**DATA TO PROCESS:**

========================

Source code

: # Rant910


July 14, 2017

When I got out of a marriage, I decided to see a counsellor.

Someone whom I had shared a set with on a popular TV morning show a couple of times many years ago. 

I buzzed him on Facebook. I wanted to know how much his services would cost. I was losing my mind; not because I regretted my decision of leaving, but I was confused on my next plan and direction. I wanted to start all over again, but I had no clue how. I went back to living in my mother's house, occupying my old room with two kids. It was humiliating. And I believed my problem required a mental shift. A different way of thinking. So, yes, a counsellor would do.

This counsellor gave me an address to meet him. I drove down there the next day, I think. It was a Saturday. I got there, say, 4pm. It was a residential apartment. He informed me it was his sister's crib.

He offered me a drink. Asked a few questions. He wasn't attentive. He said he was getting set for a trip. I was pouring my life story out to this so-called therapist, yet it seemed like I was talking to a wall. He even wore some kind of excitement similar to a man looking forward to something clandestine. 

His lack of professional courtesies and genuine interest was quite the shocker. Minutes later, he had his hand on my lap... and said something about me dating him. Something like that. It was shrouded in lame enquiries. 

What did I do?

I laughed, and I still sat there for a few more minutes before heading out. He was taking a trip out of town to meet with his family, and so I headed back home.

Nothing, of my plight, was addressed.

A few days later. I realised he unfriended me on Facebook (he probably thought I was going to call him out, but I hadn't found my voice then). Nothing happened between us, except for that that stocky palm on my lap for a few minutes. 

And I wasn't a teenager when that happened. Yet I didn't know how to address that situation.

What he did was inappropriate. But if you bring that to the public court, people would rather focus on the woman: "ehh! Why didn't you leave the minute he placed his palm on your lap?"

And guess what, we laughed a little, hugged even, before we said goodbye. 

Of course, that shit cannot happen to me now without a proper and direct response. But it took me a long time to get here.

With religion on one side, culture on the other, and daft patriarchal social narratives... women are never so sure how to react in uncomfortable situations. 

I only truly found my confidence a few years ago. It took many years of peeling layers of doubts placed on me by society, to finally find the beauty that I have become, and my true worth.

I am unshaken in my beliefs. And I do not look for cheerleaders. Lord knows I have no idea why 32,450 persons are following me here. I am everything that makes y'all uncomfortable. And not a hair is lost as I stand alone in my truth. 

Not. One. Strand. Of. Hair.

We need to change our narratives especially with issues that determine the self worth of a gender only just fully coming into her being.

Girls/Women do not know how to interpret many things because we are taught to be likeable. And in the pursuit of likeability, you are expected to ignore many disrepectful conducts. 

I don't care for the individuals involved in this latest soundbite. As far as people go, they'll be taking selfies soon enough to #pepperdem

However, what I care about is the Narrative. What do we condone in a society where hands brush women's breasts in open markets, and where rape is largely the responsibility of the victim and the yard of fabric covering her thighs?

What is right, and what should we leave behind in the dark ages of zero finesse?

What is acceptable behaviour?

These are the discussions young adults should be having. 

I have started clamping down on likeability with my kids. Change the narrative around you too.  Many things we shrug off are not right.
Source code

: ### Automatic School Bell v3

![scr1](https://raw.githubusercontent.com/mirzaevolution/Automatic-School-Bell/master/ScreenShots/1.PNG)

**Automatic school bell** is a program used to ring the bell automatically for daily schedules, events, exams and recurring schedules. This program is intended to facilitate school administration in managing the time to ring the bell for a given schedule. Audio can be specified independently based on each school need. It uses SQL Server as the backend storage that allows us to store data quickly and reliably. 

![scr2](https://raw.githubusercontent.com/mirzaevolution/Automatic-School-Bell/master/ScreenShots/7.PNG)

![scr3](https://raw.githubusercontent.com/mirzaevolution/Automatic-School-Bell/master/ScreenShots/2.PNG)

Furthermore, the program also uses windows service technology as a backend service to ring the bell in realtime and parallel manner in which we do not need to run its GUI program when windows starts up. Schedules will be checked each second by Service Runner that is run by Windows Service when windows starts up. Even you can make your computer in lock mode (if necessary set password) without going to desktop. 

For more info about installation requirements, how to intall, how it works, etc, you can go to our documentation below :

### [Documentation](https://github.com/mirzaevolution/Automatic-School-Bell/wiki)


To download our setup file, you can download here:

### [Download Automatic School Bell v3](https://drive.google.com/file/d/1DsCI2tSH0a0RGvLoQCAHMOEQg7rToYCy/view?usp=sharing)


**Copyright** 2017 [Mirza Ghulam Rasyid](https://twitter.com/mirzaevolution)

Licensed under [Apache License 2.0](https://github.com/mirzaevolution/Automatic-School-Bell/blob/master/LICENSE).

========================

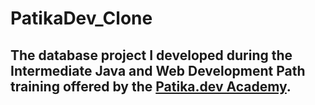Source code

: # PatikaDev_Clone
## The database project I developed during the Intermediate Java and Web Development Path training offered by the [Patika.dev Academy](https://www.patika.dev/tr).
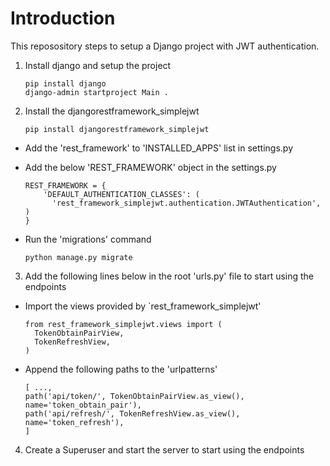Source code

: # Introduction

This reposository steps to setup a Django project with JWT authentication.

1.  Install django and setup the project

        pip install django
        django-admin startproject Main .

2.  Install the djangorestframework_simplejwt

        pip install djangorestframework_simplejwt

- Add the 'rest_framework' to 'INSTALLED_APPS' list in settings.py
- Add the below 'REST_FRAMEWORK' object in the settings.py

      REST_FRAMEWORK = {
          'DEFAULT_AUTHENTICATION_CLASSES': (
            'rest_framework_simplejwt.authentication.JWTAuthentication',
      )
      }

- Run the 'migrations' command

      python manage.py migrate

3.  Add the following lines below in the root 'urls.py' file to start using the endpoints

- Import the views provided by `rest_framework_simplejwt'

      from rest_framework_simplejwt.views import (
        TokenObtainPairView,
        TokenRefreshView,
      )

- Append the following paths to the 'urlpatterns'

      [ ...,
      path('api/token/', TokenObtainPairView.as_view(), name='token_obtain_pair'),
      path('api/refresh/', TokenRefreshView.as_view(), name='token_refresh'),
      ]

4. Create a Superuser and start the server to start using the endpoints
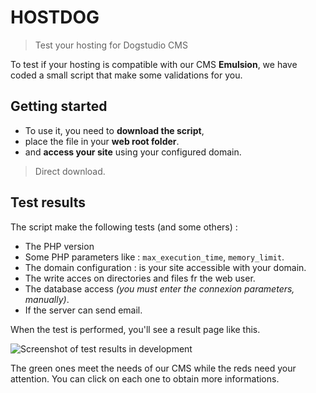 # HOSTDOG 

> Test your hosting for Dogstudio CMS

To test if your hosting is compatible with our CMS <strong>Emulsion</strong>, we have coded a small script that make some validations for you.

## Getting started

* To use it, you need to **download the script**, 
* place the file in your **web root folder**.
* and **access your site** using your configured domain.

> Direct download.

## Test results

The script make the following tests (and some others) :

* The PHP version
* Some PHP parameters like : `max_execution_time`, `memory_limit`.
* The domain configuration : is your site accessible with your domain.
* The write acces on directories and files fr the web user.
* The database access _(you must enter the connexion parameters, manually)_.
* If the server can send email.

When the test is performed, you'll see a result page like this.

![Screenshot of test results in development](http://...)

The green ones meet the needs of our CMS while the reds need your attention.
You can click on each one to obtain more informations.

========================

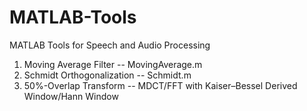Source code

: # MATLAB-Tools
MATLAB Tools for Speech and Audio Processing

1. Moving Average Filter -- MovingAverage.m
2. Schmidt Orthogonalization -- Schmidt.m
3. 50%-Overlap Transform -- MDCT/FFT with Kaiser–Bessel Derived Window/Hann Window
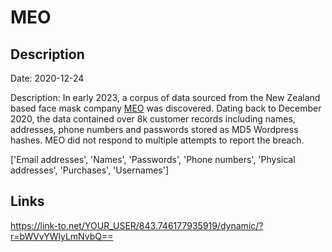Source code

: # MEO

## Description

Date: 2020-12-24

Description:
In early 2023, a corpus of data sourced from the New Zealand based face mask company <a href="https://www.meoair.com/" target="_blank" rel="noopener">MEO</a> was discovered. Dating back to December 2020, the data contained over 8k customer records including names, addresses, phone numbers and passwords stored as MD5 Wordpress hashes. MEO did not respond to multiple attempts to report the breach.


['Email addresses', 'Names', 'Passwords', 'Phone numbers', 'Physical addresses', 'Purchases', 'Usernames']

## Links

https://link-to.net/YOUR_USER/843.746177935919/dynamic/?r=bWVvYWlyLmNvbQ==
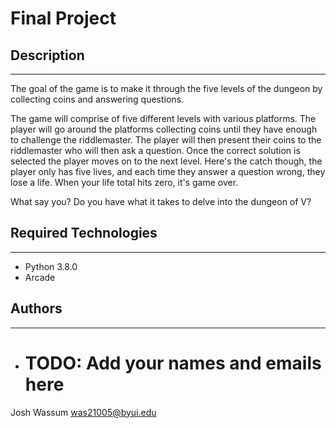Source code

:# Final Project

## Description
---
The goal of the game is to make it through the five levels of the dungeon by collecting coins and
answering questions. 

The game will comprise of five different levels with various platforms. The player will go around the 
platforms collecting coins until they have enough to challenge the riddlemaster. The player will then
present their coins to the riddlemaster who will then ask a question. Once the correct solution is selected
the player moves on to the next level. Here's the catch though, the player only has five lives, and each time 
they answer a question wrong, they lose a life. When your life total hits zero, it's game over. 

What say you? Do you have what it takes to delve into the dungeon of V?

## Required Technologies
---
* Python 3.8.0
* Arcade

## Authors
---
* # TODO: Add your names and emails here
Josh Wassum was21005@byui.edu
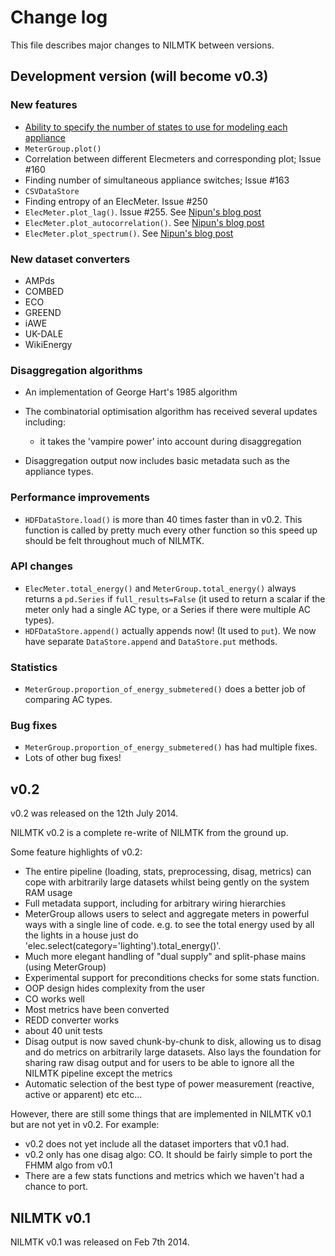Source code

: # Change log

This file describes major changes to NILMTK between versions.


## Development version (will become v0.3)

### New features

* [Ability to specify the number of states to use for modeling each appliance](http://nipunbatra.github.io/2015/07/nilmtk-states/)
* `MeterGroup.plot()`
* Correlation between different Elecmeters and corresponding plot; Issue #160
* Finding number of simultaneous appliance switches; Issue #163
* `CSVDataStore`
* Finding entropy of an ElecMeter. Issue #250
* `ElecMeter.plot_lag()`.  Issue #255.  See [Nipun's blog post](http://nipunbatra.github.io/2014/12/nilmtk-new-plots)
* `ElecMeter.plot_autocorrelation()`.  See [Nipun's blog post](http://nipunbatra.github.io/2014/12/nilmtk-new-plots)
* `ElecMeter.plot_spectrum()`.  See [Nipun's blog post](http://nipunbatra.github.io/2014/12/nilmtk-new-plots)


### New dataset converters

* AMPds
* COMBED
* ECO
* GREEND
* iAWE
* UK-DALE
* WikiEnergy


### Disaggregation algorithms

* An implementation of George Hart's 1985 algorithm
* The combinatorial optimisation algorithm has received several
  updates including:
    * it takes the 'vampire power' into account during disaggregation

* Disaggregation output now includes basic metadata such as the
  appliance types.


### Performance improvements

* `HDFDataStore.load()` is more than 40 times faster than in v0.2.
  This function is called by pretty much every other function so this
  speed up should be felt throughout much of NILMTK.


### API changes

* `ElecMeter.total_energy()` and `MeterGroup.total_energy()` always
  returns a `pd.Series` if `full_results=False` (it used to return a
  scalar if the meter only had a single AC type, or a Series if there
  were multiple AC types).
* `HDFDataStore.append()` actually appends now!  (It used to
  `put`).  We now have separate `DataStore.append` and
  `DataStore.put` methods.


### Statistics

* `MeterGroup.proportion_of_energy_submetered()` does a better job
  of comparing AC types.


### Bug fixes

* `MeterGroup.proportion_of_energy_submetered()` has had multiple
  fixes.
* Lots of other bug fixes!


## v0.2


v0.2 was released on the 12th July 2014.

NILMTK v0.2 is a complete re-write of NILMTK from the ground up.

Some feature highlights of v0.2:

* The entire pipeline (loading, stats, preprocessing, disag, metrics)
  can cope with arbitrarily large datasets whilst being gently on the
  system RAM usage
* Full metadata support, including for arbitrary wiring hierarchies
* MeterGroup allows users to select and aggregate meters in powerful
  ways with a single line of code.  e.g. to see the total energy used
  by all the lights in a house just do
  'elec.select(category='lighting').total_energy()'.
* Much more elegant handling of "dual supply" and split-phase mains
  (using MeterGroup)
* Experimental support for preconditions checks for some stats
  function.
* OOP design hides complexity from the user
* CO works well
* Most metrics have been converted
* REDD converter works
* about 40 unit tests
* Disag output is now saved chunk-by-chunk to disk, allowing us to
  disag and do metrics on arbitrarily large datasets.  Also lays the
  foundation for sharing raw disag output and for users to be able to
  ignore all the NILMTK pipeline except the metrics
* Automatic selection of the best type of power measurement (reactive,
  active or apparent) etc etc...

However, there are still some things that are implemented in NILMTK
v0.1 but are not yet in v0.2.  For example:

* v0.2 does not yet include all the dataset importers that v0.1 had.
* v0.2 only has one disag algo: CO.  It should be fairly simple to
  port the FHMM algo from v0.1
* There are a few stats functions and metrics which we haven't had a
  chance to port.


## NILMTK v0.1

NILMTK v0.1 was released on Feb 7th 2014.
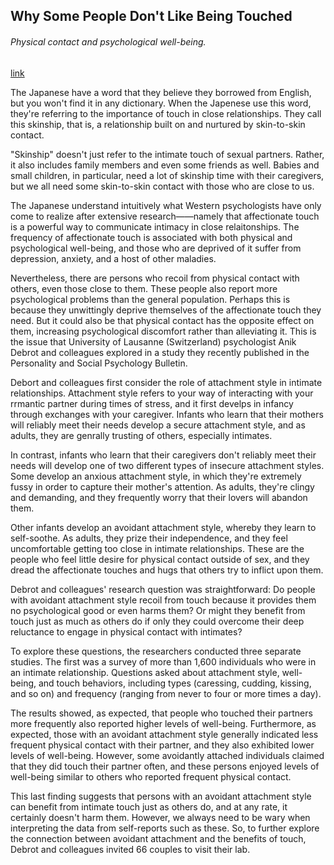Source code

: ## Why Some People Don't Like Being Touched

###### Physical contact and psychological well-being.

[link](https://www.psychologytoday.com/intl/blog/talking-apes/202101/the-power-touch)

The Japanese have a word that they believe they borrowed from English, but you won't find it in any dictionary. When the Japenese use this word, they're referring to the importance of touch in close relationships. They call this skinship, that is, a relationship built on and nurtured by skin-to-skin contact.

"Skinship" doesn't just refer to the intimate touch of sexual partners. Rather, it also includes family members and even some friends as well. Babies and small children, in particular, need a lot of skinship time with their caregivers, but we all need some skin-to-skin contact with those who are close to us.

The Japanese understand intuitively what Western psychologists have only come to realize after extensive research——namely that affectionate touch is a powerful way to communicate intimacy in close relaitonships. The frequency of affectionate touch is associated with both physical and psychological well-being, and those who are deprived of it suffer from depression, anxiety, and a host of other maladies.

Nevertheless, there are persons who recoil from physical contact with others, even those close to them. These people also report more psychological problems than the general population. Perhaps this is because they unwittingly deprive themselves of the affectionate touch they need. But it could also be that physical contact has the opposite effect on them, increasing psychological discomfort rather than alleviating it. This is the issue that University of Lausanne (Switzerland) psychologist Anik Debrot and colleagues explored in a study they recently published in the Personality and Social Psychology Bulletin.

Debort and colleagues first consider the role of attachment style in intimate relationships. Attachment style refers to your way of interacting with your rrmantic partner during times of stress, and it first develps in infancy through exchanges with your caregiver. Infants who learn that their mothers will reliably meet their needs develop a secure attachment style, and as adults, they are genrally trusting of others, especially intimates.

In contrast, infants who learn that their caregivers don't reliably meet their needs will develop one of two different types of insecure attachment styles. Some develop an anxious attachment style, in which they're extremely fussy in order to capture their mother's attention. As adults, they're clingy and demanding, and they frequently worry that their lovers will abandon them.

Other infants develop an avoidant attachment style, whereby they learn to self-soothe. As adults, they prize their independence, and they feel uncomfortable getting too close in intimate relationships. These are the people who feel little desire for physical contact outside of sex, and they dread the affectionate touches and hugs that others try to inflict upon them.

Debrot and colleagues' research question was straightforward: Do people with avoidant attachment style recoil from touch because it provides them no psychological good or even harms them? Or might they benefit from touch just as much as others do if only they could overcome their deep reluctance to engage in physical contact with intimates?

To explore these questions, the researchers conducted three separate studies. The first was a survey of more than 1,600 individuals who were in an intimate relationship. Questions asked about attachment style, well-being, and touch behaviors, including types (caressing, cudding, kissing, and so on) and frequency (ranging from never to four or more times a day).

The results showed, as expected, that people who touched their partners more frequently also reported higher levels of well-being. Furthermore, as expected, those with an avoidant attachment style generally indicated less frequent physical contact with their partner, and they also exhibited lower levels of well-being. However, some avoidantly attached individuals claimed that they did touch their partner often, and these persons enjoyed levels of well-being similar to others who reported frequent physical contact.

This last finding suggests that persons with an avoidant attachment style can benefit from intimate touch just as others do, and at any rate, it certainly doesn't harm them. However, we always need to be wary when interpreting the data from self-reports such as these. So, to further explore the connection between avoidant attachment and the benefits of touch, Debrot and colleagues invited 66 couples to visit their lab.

========================

**WHAT NEEDS TO BE DONE:** Only lines holding the string "metrics" are wanted; gather each one from the entries above.

**ANSWER AREA:**
* The entire pipeline (loading, stats, preprocessing, disag, metrics)
* Most metrics have been converted
  disag and do metrics on arbitrarily large datasets.  Also lays the
  ignore all the NILMTK pipeline except the metrics
* There are a few stats functions and metrics which we haven't had a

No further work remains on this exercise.